- Assignment -
This exercise calls for every line of the listing below that contains the word "along".

▼

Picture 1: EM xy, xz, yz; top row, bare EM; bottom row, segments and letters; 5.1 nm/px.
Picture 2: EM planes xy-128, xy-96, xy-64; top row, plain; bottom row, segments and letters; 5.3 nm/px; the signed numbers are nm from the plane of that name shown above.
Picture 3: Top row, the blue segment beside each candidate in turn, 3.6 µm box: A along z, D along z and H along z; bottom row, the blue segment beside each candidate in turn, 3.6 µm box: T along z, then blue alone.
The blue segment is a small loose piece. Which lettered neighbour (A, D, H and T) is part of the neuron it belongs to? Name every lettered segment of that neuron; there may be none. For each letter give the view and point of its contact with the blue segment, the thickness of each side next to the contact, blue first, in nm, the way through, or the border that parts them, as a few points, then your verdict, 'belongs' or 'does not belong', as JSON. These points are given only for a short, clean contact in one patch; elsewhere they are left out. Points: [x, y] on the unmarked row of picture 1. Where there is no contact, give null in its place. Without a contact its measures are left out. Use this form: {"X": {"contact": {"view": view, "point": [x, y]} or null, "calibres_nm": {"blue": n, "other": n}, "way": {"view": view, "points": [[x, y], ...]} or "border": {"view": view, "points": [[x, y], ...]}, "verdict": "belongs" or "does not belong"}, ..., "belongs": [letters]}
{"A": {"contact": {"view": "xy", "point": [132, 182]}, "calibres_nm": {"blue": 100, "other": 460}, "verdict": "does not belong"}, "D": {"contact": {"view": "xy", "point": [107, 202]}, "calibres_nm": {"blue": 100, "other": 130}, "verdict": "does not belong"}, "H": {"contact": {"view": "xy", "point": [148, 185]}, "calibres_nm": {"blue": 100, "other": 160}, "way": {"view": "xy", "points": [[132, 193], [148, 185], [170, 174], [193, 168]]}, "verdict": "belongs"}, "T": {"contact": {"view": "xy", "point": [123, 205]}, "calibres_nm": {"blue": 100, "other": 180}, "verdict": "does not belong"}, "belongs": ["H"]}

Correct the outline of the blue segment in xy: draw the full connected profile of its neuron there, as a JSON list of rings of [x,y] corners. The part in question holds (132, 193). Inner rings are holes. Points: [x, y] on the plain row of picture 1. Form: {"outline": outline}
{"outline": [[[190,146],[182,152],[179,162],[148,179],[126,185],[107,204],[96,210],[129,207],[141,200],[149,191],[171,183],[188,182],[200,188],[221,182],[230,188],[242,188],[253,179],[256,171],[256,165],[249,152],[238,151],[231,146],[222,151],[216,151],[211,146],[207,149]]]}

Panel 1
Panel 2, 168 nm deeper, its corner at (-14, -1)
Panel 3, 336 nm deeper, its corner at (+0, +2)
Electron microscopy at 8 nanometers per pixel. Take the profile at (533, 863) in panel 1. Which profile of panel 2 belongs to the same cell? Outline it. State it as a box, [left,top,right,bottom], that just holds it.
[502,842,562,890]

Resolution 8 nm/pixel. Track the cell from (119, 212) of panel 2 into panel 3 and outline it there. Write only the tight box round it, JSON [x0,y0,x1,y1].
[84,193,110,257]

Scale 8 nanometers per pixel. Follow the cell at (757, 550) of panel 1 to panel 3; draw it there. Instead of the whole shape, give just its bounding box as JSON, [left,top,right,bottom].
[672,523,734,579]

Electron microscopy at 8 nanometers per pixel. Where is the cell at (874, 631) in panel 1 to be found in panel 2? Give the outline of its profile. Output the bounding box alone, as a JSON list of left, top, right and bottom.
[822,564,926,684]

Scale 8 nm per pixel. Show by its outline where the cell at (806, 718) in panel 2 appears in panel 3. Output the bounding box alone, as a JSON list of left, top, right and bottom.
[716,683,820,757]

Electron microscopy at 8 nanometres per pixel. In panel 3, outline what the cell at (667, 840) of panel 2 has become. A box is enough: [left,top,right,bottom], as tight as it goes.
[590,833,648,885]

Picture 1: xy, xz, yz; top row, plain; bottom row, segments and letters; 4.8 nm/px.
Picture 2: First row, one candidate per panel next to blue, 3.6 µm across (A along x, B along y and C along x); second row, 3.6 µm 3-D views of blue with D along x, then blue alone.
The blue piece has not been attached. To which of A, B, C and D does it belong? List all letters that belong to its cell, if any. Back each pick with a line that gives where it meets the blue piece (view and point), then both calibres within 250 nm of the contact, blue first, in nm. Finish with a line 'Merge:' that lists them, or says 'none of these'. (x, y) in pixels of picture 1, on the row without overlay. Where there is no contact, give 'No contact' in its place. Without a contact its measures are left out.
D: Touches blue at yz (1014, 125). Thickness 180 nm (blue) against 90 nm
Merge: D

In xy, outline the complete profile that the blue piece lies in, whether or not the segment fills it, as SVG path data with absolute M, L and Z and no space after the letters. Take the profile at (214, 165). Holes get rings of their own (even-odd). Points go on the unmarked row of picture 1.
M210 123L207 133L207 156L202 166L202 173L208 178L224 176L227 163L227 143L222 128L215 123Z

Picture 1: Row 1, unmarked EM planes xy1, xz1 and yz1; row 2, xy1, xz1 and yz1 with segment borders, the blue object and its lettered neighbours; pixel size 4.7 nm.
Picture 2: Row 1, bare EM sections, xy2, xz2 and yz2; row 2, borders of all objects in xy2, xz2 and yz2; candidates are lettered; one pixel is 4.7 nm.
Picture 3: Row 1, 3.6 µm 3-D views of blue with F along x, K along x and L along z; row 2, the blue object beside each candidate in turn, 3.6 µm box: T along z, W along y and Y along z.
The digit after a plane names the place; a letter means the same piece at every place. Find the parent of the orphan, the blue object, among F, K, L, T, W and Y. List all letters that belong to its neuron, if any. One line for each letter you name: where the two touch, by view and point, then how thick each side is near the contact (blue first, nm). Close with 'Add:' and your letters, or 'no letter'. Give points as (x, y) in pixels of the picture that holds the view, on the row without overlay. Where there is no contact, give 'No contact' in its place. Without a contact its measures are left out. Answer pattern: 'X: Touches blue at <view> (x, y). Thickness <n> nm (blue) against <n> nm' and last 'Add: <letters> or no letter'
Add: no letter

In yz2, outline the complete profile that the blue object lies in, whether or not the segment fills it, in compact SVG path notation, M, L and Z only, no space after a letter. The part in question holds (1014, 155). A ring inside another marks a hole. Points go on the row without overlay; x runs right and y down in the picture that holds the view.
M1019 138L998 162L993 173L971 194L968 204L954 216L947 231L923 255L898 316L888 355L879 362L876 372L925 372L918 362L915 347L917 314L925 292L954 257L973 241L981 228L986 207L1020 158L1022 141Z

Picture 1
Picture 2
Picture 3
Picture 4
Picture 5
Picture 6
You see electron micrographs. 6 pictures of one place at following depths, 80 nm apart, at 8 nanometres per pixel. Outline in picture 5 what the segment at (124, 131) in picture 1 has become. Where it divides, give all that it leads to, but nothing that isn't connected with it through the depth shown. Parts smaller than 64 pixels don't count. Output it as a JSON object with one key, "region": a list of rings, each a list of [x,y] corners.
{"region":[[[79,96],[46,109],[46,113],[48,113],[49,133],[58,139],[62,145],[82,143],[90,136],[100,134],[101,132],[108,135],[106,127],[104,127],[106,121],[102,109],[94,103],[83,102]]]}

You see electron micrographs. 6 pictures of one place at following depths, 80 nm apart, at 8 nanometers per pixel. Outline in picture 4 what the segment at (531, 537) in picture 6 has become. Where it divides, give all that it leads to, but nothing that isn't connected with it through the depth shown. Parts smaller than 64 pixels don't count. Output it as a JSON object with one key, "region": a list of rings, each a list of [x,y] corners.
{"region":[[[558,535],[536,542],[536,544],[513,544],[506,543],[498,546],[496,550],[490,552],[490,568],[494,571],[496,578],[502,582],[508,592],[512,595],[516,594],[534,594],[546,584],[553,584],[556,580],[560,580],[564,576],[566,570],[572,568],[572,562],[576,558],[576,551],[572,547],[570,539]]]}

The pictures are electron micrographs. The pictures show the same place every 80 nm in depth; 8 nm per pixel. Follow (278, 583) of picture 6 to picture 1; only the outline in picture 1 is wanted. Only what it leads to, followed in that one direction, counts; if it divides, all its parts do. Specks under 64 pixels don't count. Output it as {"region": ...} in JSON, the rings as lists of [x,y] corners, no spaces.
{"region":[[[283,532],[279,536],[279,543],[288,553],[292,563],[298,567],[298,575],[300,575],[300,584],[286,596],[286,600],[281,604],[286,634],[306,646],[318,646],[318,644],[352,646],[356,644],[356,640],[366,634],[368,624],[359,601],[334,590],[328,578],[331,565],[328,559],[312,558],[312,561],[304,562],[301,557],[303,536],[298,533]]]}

▲

- Solution to this task -
Picture 3: Top row, the blue segment beside each candidate in turn, 3.6 µm box: A along z, D along z and H along z; bottom row, the blue segment beside each candidate in turn, 3.6 µm box: T along z, then blue alone.
Picture 2: First row, one candidate per panel next to blue, 3.6 µm across (A along x, B along y and C along x); second row, 3.6 µm 3-D views of blue with D along x, then blue alone.
Picture 3: Row 1, 3.6 µm 3-D views of blue with F along x, K along x and L along z; row 2, the blue object beside each candidate in turn, 3.6 µm box: T along z, W along y and Y along z.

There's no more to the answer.